WHAT TO WORK ON: Filter the records for lines holding the string "finns".

DATA PROVIDED:
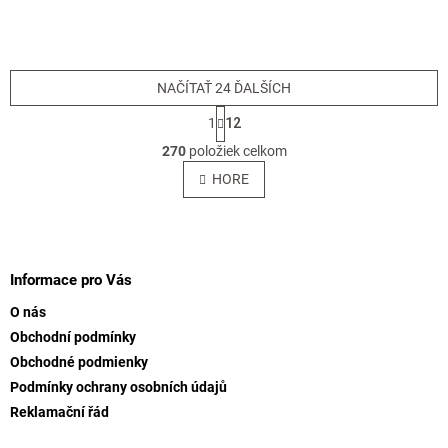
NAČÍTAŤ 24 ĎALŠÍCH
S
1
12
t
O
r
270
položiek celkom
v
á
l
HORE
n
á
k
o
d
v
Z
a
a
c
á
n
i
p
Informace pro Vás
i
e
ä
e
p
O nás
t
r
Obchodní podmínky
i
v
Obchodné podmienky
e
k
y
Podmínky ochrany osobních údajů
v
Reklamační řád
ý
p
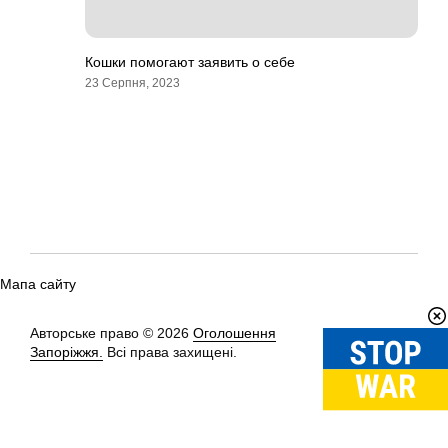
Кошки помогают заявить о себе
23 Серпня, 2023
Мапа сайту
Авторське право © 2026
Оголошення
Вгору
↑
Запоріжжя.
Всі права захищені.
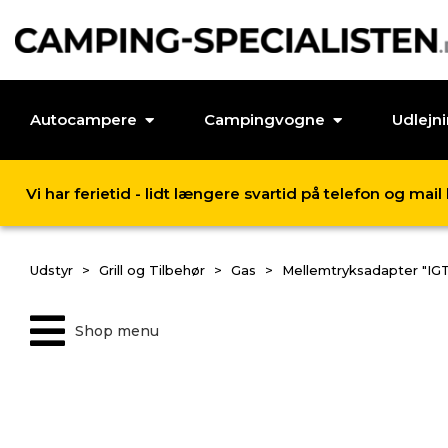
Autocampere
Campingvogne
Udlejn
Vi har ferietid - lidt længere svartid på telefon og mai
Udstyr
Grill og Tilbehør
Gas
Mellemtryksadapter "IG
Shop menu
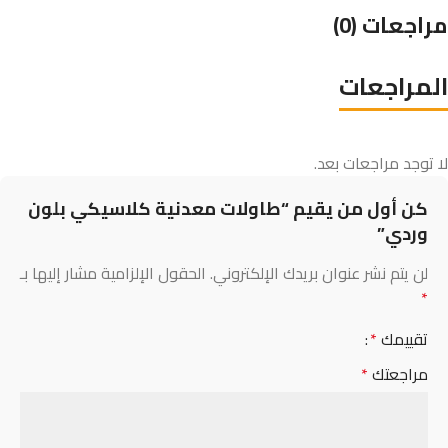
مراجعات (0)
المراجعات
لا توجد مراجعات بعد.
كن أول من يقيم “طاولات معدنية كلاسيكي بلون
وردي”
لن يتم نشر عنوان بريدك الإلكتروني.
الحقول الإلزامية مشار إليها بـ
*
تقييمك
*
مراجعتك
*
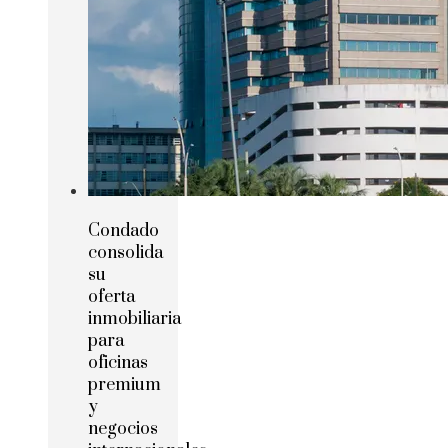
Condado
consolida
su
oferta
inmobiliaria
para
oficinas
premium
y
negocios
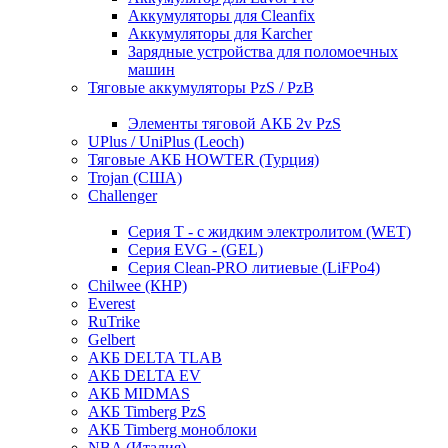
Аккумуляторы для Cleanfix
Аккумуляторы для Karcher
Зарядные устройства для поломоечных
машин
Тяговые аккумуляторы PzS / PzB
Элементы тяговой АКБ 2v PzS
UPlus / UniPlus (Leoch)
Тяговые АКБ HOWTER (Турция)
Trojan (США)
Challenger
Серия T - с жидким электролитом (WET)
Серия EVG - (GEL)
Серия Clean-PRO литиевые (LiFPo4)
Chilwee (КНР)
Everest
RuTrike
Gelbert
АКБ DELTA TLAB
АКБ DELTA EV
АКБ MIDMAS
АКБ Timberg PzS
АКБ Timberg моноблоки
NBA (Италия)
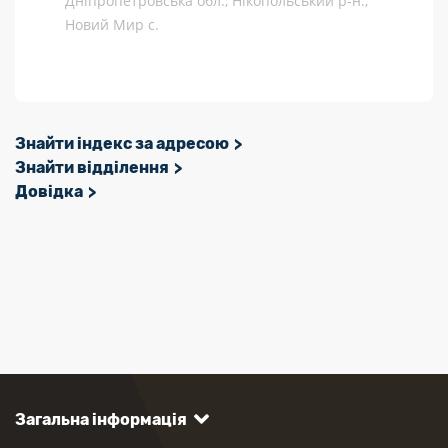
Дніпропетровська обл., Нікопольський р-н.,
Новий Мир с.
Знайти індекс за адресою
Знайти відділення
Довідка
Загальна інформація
---
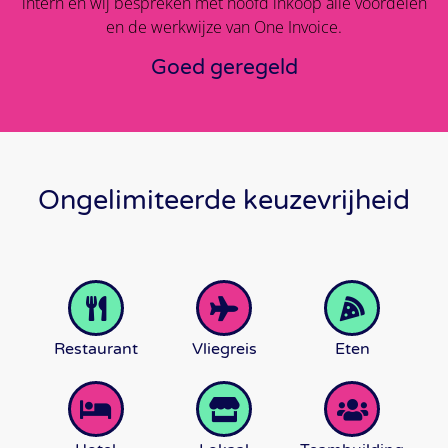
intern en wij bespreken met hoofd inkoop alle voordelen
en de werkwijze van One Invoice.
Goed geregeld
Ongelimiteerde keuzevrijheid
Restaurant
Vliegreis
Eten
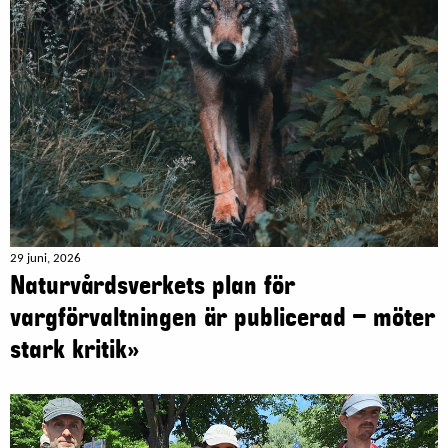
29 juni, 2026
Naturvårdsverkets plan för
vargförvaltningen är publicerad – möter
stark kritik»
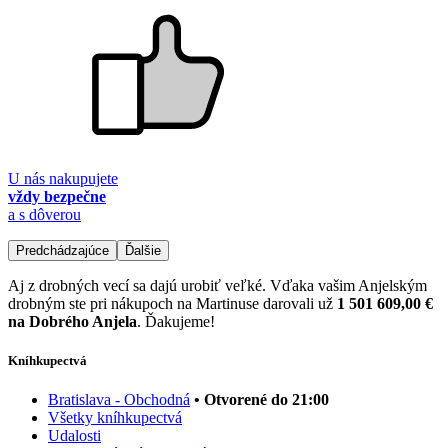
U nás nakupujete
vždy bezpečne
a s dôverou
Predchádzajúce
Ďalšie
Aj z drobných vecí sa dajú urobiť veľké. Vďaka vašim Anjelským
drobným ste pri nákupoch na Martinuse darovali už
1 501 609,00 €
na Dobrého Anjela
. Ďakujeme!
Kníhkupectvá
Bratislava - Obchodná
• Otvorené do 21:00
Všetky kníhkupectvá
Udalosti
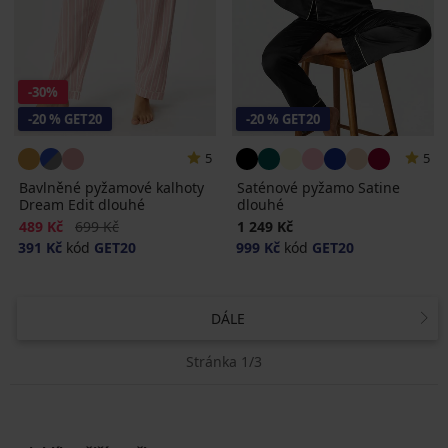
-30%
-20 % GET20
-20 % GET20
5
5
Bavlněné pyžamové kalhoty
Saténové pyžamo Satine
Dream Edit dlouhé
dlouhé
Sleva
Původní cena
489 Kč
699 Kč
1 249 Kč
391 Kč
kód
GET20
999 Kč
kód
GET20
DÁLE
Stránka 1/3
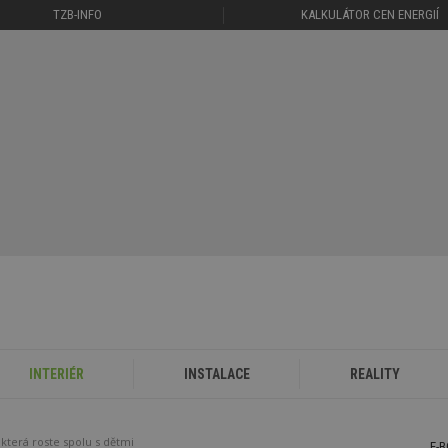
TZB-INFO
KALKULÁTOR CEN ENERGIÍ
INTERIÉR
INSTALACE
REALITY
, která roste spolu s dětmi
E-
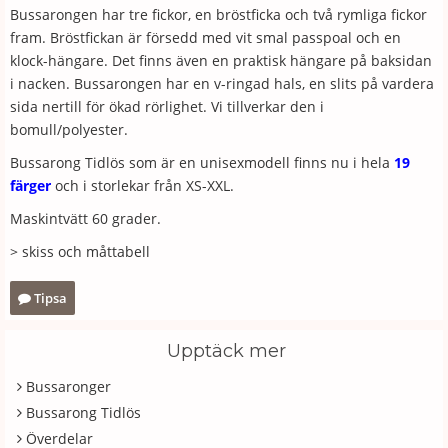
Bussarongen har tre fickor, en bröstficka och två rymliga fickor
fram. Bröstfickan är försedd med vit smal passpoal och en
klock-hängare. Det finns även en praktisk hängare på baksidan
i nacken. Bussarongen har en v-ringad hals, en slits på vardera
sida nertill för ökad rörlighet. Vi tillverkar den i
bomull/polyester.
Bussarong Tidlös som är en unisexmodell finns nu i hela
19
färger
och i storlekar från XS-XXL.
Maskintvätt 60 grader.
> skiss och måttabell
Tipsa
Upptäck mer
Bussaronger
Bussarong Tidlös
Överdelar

ANSWER FOR THIS EXERCISE:
klock-hängare. Det finns även en praktisk hängare på baksidan
Bussarong Tidlös som är en unisexmodell finns nu i hela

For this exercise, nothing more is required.